Les divisiones sont séparées par des points, et indiquées
grâce à des lettres sur la partition. Au début du
15e siècle, Prosdocimus de Beldemandis prône les principes
de la notation française en Italie, sans pouvoir pour autant les
imposer dans la pratique. Plus ou moins parallèlement à
cette influence de la notation française sur les pratiques italiennes,
la notation française subit également une influence de l'Italie.
C'est l'époque de la notation dite mélangée. Ces
influences mutuelles dépendent évidemment des échanges
de plus en plus aisés entre les compositeurs des différentes
parties de l'Europe.
La notation en vigueur à la période dite maniérée,
qu'on a aussi appelée Ars Subtilior et dont les plus beaux
exemples sont réunis dans le codex Chantilly, n'apporte rien de
nouveau aux principes de notation définis par Johannes de Muris
et Philippe de Vitry. Mais la période allant de 1350 à 1430
est marquée par une complexité croissante, au niveau de
la composition musicale et au niveau également de la notation,
qui devient même parfois un but et un exercice de virtuosité
en soi. Les rapports métriques entre les voix atteignent des complexités
jamais égalées, grâce à des imbrications subtiles
de proportions et de colorations. Les formes de notes, fortement influencées
par la notation italienne, se multiplient et des caractères à
demi-colorés font leur apparition. Il va sans dire que cette période
possède les exemples les plus difficiles à transcrire.
Dès l'époque de Dufay, la notation mesurée connaît
une nouvelle simplification.

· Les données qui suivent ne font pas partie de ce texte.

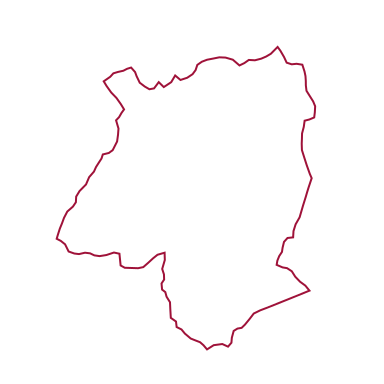 Santa Bárbara d'Oeste, São Paulo, Brazil (Albers equal-area conic projection), rotated 7°
{"feature_id": "56859067B87945303247777", "entity_name": "Santa Bárbara d'Oeste", "entity_type": "district", "adm_level": 2, "iso_a3": "BRA", "parent_name": "Brazil", "parent_adm1": "São Paulo", "projection": "albers", "projection_center": [-47.432, -22.803], "detail": "fine", "context": "isolated", "style": "outline", "palette": "rose", "viewbox_px": 384, "rotation_deg": 7, "n_neighbors": 0, "source": "geoboundaries", "source_scale": "gbopen_adm2", "svg_char_len": 2146}
<svg xmlns="http://www.w3.org/2000/svg" viewBox="0 0 384 384"><g transform="rotate(7 192 192)"><path d="M259.3,37.6L253.4,45.2L249.1,48.5L244.5,51.2L238.4,53.6L232.3,54.0L228.2,57.7L223.7,60.6L216.4,55.7L208.9,54.5L202.7,55.0L197.3,56.8L190.8,58.9L185.9,61.5L181.8,65.2L180.7,70.6L178.2,75.0L173.3,79.2L166.9,82.2L161.1,78.4L158.0,85.5L151.2,91.3L145.6,87.0L141.7,93.8L137.2,95.2L132.3,93.1L126.8,89.9L122.9,83.8L120.9,79.9L116.4,75.9L112.6,77.6L109.1,80.0L103.8,81.9L99.5,83.8L96.8,87.6L90.9,92.9L94.2,97.1L99.7,103.1L105.6,107.9L110.7,113.5L114.5,118.3L112.4,122.1L110.5,126.6L107.9,130.1L111.3,138.0L111.6,144.2L111.5,151.0L108.2,160.1L104.7,163.4L98.9,165.6L98.1,169.8L95.7,174.7L93.7,178.9L92.2,183.7L88.1,189.8L85.9,197.4L80.3,204.7L77.6,210.7L78.0,216.3L75.6,221.0L70.6,226.6L68.1,233.3L66.8,238.9L65.3,244.4L64.1,250.7L63.4,254.9L67.7,256.5L72.4,259.4L76.8,266.1L82.7,267.4L87.4,267.4L93.2,265.3L98.3,265.3L102.8,266.8L108.1,266.9L114.7,265.0L121.9,261.6L127.5,262.1L130.1,273.6L134.5,275.4L147.8,274.2L152.8,272.5L157.0,267.8L161.5,262.5L165.4,258.5L172.2,255.6L173.3,262.8L171.8,272.0L174.2,277.2L175.0,282.3L172.9,286.5L174.2,292.5L177.7,294.6L179.5,299.0L183.6,304.1L184.7,310.7L186.3,319.5L191.9,322.5L193.2,327.9L198.3,329.7L202.2,333.4L208.6,337.6L213.5,338.9L218.3,340.1L222.1,342.7L226.1,346.4L232.2,341.4L240.6,339.2L246.6,341.1L249.5,336.8L249.3,331.8L250.3,324.8L253.8,322.0L257.8,320.8L260.7,317.2L264.7,310.9L268.1,305.1L274.2,301.1L279.9,298.1L300.1,287.0L320.6,275.6L315.9,271.1L310.2,267.9L304.8,263.5L300.7,258.5L295.6,256.0L291.1,255.8L284.9,254.0L285.1,249.7L286.4,244.9L288.6,240.5L288.7,236.3L289.4,230.3L292.4,226.0L297.9,224.7L297.5,218.4L298.8,211.4L301.9,204.0L303.8,192.3L304.6,187.9L305.5,183.0L306.3,178.1L307.2,173.1L309.1,163.7L306.7,159.6L304.8,155.8L302.6,151.4L299.5,144.7L296.0,137.0L295.0,130.6L294.6,125.6L294.1,120.5L295.0,113.8L295.1,107.5L299.7,105.7L304.2,103.1L304.2,98.0L303.8,91.9L301.2,87.3L295.9,80.8L293.3,77.6L292.0,72.3L291.4,67.8L290.5,63.1L289.0,58.7L286.0,52.2L280.2,52.0L275.4,53.1L270.2,52.1L266.9,46.8L262.5,41.0L259.3,37.6Z" fill="none" stroke="#9f1239" stroke-width="2"/></g></svg>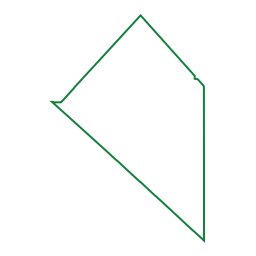 Esmeralda, Nevada, United States of America
{"feature_id": "52423323B50493835773618", "entity_name": "Esmeralda", "entity_type": "district", "adm_level": 2, "iso_a3": "USA", "parent_name": "United States of America", "parent_adm1": "Nevada", "projection": "natural_earth1", "projection_center": [-117.709, 37.723], "detail": "fine", "context": "isolated", "style": "outline", "palette": "green", "viewbox_px": 256, "rotation_deg": 0, "n_neighbors": 0, "source": "geoboundaries", "source_scale": "gbopen_adm2", "svg_char_len": 470}
<svg xmlns="http://www.w3.org/2000/svg" viewBox="0 0 256 256"><path d="M204.0,240.6L204.0,181.0L203.9,88.2L203.8,86.1L197.7,79.2L194.7,78.8L194.7,75.9L140.6,15.4L75.3,86.4L73.3,88.9L61.1,102.3L53.5,102.3L53.1,101.9L52.0,101.9L73.2,121.0L97.1,142.6L98.6,144.0L106.3,150.9L114.9,158.9L118.3,161.7L123.5,166.6L138.1,180.1L141.9,183.3L153.8,194.5L158.7,198.8L163.6,203.3L178.7,217.3L191.9,229.6L194.5,231.8L204.0,240.6Z" fill="none" stroke="#15803d" stroke-width="2"/></svg>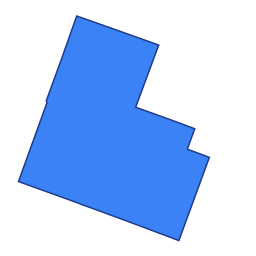 Cass, Indiana, United States of America (Robinson projection), rotated 200°
{"feature_id": "52423323B33469895135011", "entity_name": "Cass", "entity_type": "district", "adm_level": 2, "iso_a3": "USA", "parent_name": "United States of America", "parent_adm1": "Indiana", "projection": "robinson", "projection_center": [-86.374, 40.736], "detail": "fine", "context": "isolated", "style": "filled", "palette": "blue", "viewbox_px": 256, "rotation_deg": 200, "n_neighbors": 0, "source": "geoboundaries", "source_scale": "gbopen_adm2", "svg_char_len": 384}
<svg xmlns="http://www.w3.org/2000/svg" viewBox="0 0 256 256"><g transform="rotate(200 128 128)"><path d="M41.7,39.6L41.5,128.2L65.0,128.4L65.0,137.6L65.0,150.1L88.7,150.3L127.9,150.1L127.5,216.4L174.5,216.1L214.5,215.7L214.1,171.8L214.1,125.6L212.8,124.3L212.6,40.2L150.5,40.4L145.2,40.2L135.2,40.3L88.5,40.1L41.7,39.6Z" fill="#3b82f6" stroke="#1e3a8a" stroke-width="1.5"/></g></svg>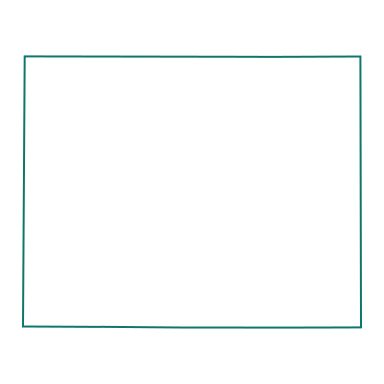 the district of Faribault, Minnesota, United States of America
{"feature_id": "52423323B73939682946429", "entity_name": "Faribault", "entity_type": "district", "adm_level": 2, "iso_a3": "USA", "parent_name": "United States of America", "parent_adm1": "Minnesota", "projection": "albers", "projection_center": [-93.868, 43.674], "detail": "fine", "context": "isolated", "style": "outline", "palette": "teal", "viewbox_px": 384, "rotation_deg": 0, "n_neighbors": 0, "source": "geoboundaries", "source_scale": "gbopen_adm2", "svg_char_len": 382}
<svg xmlns="http://www.w3.org/2000/svg" viewBox="0 0 384 384"><path d="M361.0,327.4L360.4,56.5L293.4,56.8L260.5,56.9L259.0,56.9L256.9,56.8L255.7,56.8L24.7,56.4L23.0,326.5L100.9,326.9L101.9,326.8L109.6,326.9L110.5,326.9L179.3,327.5L277.9,327.6L278.8,327.6L293.3,327.6L322.8,327.5L327.0,327.5L329.2,327.5L332.3,327.5L361.0,327.4Z" fill="none" stroke="#0f766e" stroke-width="2"/></svg>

On arrive à l'ère de la notation
blanche mesurée, allant de 1450 à 1600. Cette dernière
suit les mêmes principes que la notation noire définie par
Johannes de Muris et Philippe de Vitry, mais comme la nomenclature l'indique,
les caractères employés ne sont plus pleins mais évidés.

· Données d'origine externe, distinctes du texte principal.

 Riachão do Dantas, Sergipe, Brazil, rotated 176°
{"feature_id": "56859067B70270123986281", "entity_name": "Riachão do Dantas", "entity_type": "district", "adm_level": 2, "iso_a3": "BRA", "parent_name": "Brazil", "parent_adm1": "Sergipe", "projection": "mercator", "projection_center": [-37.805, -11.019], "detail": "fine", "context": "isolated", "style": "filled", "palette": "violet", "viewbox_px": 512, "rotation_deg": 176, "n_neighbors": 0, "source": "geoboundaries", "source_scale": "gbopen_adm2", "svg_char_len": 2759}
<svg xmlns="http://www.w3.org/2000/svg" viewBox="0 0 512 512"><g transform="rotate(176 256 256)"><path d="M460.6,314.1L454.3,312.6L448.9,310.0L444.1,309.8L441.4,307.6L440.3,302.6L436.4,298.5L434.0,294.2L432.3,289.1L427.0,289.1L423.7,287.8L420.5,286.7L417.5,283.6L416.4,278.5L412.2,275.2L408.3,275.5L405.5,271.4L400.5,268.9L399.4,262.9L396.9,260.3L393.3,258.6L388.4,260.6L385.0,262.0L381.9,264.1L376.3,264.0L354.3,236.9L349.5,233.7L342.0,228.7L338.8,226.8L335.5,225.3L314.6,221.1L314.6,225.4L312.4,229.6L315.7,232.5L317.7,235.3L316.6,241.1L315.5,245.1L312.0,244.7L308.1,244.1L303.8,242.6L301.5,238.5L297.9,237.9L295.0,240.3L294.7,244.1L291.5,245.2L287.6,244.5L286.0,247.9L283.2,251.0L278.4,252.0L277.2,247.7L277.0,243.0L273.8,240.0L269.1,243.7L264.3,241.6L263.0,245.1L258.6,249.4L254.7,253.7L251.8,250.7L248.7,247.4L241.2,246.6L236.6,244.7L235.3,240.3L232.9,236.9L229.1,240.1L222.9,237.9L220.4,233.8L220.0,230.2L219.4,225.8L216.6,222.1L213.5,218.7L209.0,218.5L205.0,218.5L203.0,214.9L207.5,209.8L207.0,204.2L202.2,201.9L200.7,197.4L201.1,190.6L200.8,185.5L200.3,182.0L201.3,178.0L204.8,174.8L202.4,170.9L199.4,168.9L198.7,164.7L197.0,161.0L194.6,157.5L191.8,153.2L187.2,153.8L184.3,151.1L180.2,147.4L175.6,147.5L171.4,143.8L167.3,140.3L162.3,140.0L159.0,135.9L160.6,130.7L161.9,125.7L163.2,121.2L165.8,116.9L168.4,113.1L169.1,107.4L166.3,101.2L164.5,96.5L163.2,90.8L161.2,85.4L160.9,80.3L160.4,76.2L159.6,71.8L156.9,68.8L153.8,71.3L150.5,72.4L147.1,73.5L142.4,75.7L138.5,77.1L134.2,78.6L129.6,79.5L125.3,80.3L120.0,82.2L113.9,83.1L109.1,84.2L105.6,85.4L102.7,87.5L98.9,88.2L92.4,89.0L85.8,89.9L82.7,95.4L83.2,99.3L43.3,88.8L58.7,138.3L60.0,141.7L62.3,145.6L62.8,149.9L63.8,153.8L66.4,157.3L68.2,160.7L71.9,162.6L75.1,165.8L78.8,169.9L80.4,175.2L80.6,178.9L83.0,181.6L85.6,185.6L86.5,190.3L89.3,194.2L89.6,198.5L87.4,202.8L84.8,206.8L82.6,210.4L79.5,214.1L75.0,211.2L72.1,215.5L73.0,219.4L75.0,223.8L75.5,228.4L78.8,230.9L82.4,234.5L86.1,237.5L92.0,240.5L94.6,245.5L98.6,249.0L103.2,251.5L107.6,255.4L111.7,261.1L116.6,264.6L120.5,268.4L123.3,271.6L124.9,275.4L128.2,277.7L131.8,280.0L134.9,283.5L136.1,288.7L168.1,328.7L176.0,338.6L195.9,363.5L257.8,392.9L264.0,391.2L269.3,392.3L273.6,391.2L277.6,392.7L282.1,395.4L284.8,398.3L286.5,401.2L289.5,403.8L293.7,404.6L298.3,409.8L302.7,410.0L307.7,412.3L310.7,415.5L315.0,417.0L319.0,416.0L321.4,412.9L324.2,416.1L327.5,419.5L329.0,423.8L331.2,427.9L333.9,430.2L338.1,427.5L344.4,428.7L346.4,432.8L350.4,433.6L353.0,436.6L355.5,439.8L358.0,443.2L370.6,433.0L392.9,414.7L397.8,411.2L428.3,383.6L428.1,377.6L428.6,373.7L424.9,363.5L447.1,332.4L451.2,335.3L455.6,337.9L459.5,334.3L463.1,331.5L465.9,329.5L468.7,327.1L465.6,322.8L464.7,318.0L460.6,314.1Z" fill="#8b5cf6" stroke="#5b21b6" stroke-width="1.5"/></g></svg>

La notation a atteint une première phase de stabilité qui
durera jusqu'à la fin du 16e siècle, lorsqu'aux alentours
de 1600, l'ambiguïté due à la double division possible
des valeurs, binaire ou ternaire, sera entièrement résolue
grâce à un nouveau système qui exprimera cette double
possibilité directement dans le graphisme de chaque note.